(Reuters) -FedEx on Tuesday reported a fall in quarterly adjusted profit after a drop in e-commerce delivery demand offset its $4 billion cost-cutting plan aimed at sheltering margins.
Shares of the company were down about 2.8% after the bell, when FedEx also announced that Michael Lenz would retire as chief financial officer effective July 31 but remain as a senior adviser to the company until Dec 31.
The deflating e-commerce delivery bubble, recession risks and pressure from an activist investor pushed Tennessee-based FedEx to begin slashing fixed costs in a bid to protect margins.

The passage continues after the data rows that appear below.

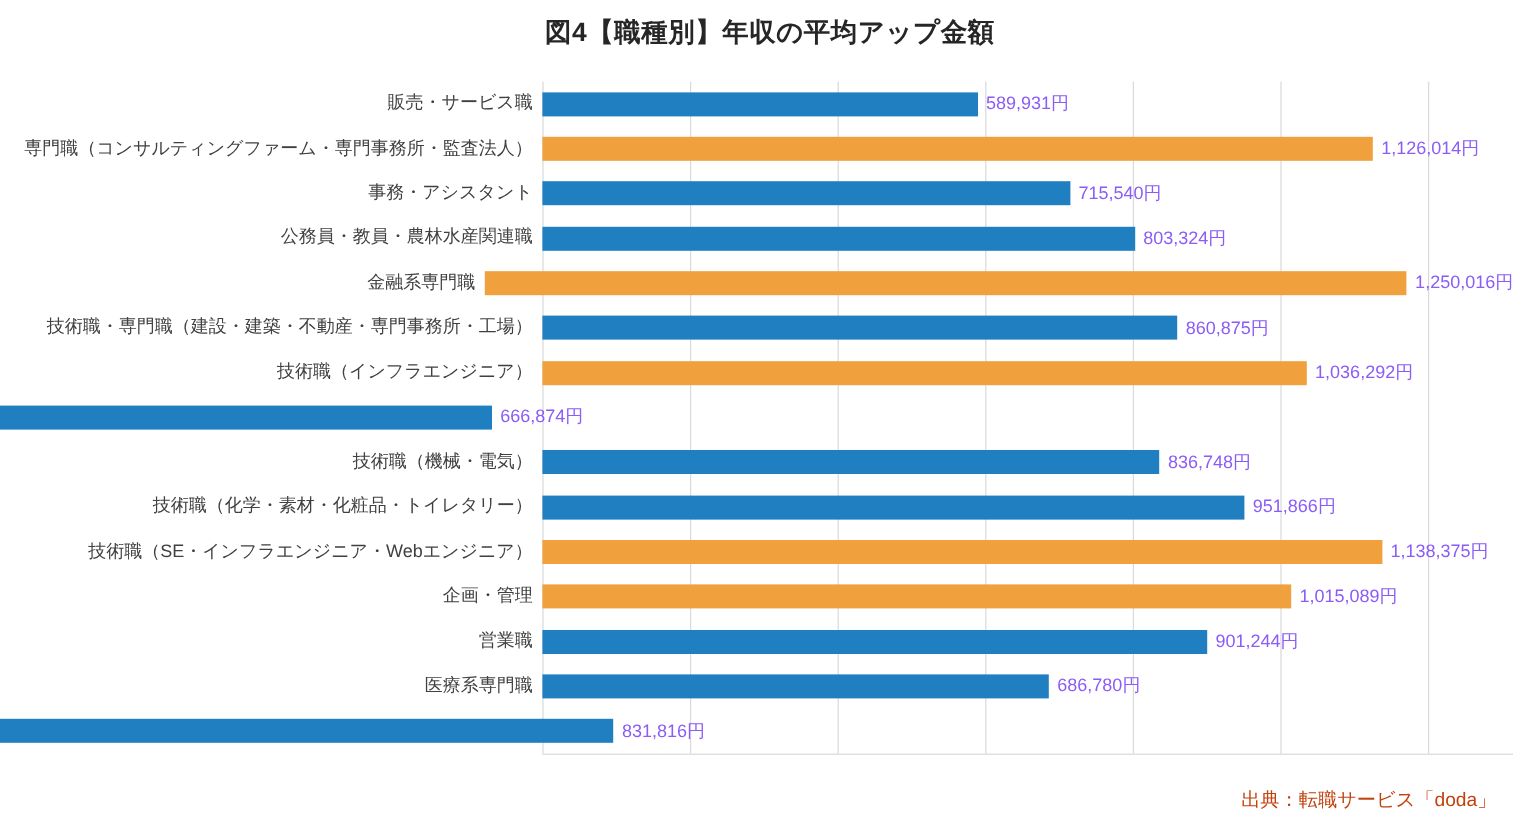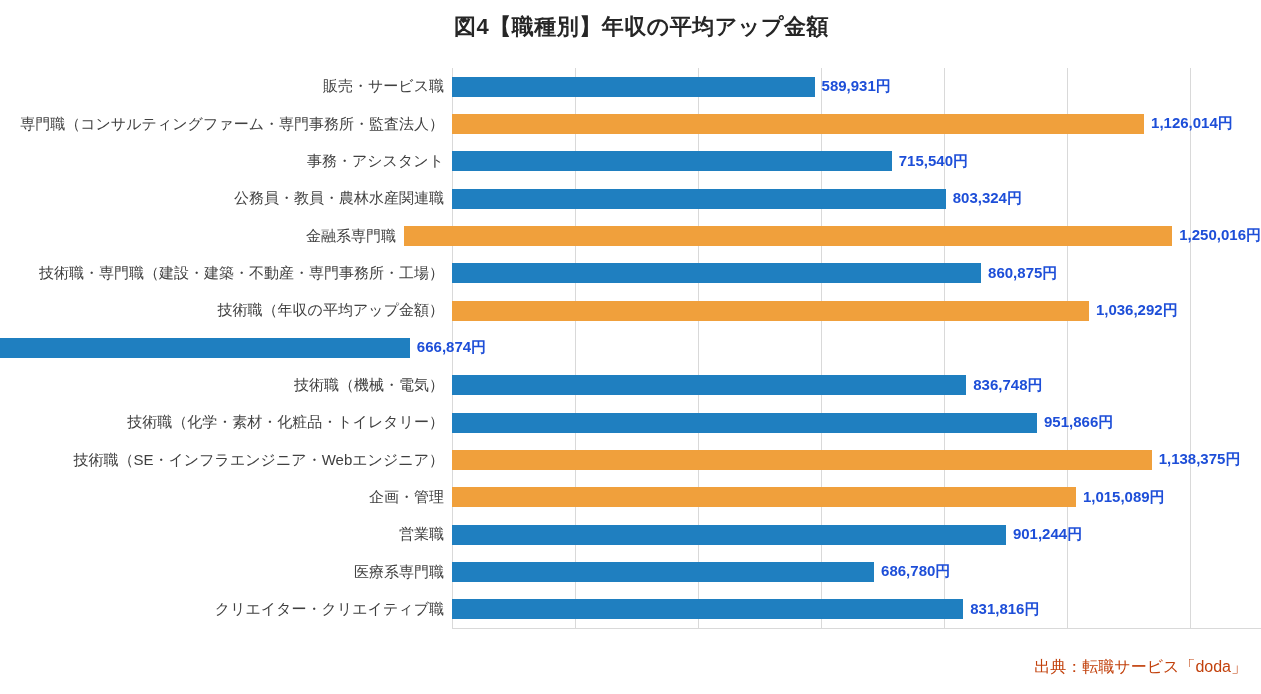--- a/index.html
+++ b/index.html
@@ -75,8 +75,8 @@
   }
   .bar-value {
     font-size: 15px;
-    font-weight: bold;
-    color: #1d4ed8;
+    font-weight: normal;
+    color: #8b5cf6;
     margin-left: 7px;
     white-space: nowrap;
   }

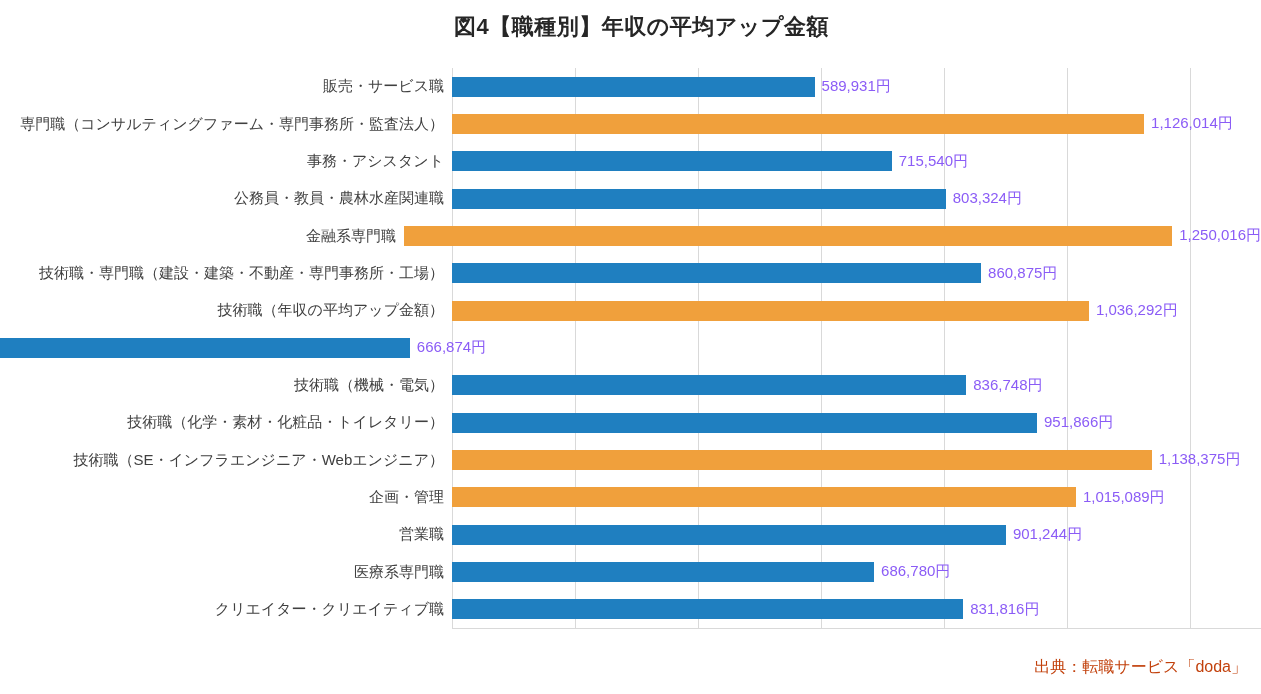--- a/index.html
+++ b/index.html
@@ -172,7 +172,7 @@
         </div>
       </div>
       <div class="row">
-        <div class="cat-label">技術職（年収の平均アップ金額）</div>
+        <div class="cat-label">技術職（インフラエンジニア）</div>
         <div class="bar-area">
           <div class="bar alt" style="width: 636.921px; background: rgb(240, 160, 60);"></div>
           <div class="bar-value">1,036,292円</div>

In the last year, FedEx has shuttered offices, cut jobs, reduced its fleet of cargo planes and canceled profit-sapping Sunday deliveries in far-flung areas to remain competitive in an unpredictable economy.

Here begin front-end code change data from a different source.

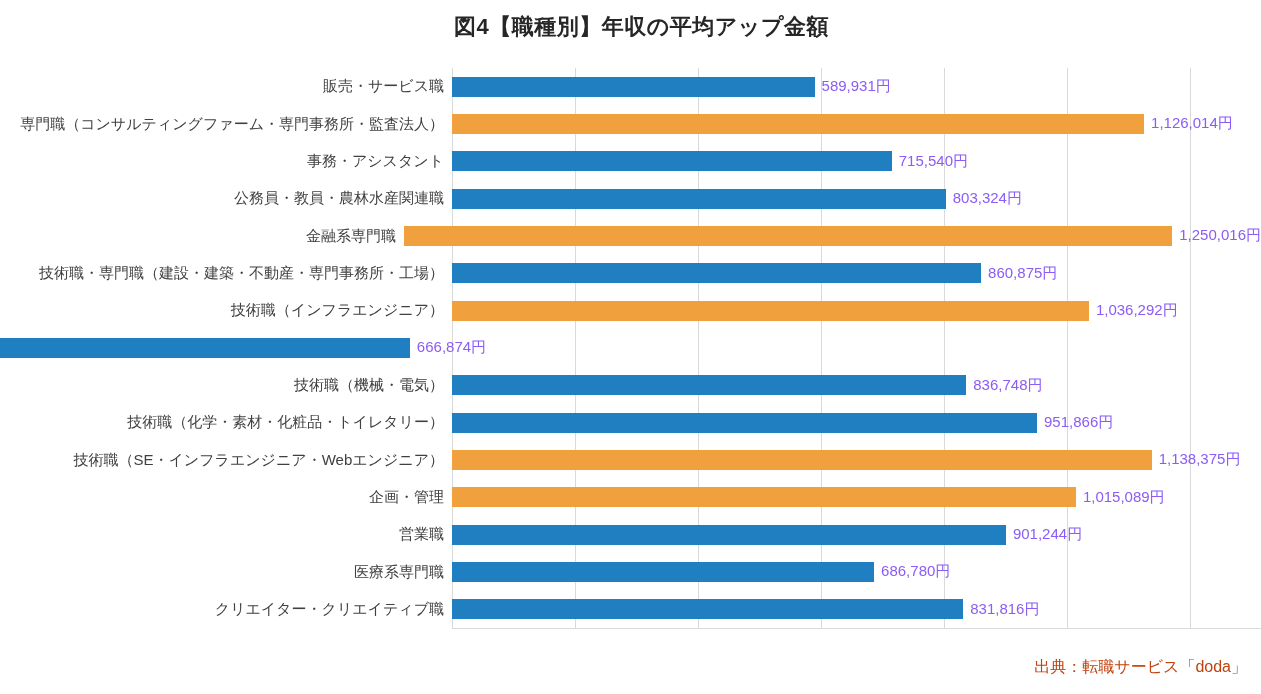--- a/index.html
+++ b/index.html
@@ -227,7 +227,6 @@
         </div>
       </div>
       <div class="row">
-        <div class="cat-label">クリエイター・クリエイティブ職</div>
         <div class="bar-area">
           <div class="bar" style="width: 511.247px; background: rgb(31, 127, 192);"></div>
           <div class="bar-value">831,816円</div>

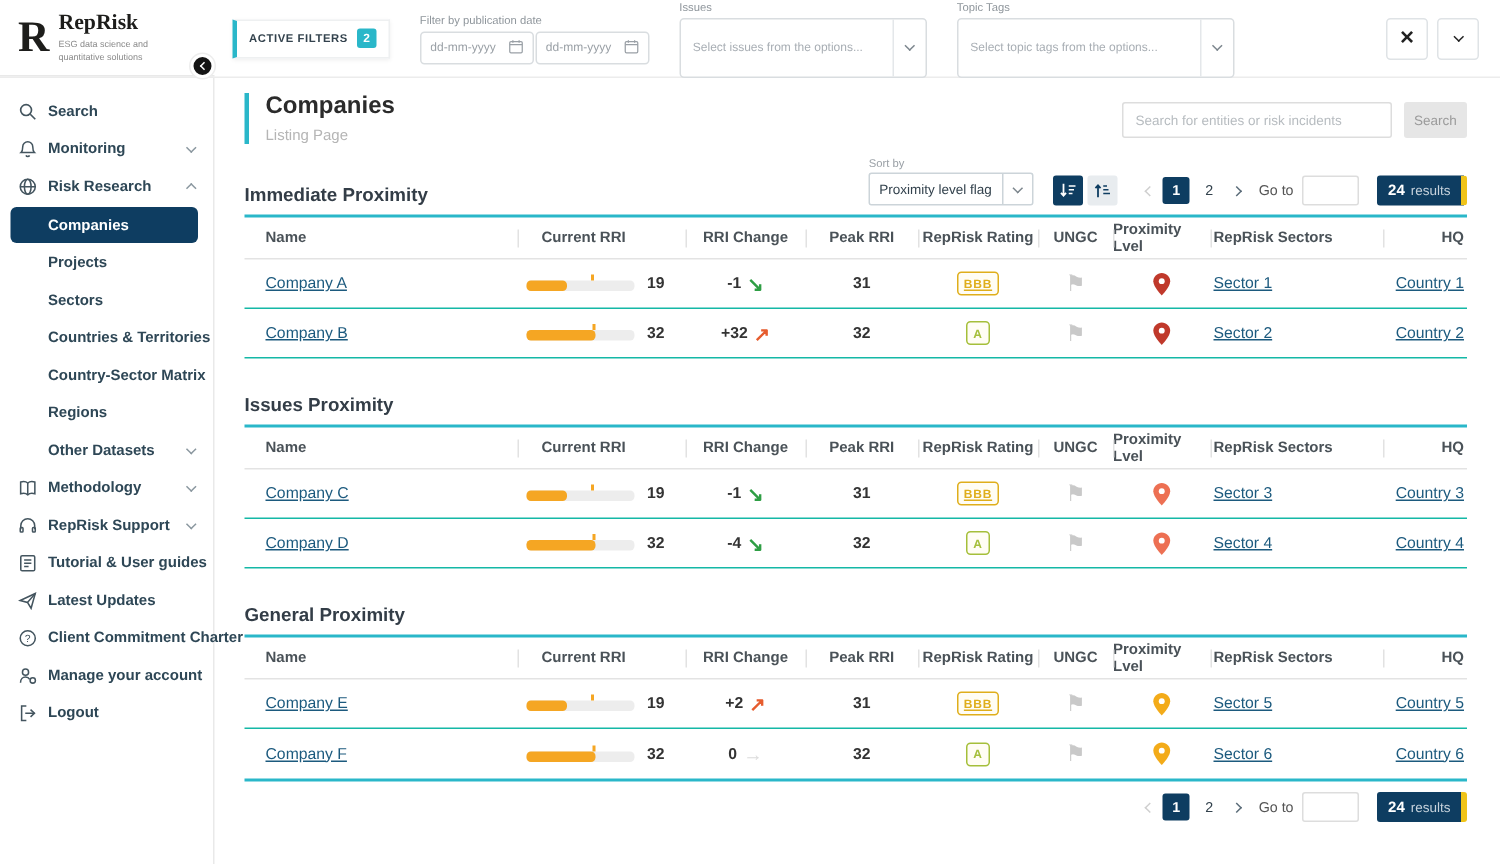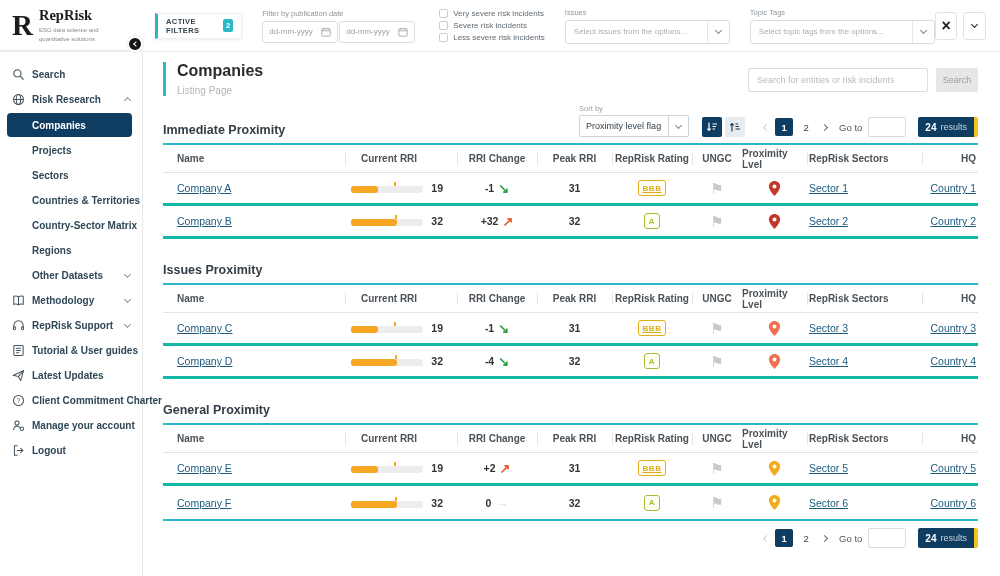--- a/index.html
+++ b/index.html
@@ -186,20 +186,6 @@
               </svg></span>
         </div>
       </div>
-    </div>
-    <div class="severity-group">
-      <label class="cb-row">
-        <span class="cb-box"></span>
-        <span class="cb-label">Very severe risk incidents</span>
-      </label>
-      <label class="cb-row">
-        <span class="cb-box"></span>
-        <span class="cb-label">Severe risk incidents</span>
-      </label>
-      <label class="cb-row">
-        <span class="cb-box"></span>
-        <span class="cb-label">Less severe risk incidents</span>
-      </label>
     </div>
     <div class="field-group">
       <div class="field-label">Issues</div>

While the global shipping downturn has been a margin drag for most operators in the sector, FedEx also faces a balancing act of matching costs and capacity with waning demand.
The company posted an adjusted profit of $4.94 per share for the fourth quarter ended May 31, compared with $6.87 per share a year earlier.
Results from the latest quarter included a noncash impairment charge of $70 million, or 21 cents per diluted share, due to the permanent retirement of 18 aircraft and 34 related engines.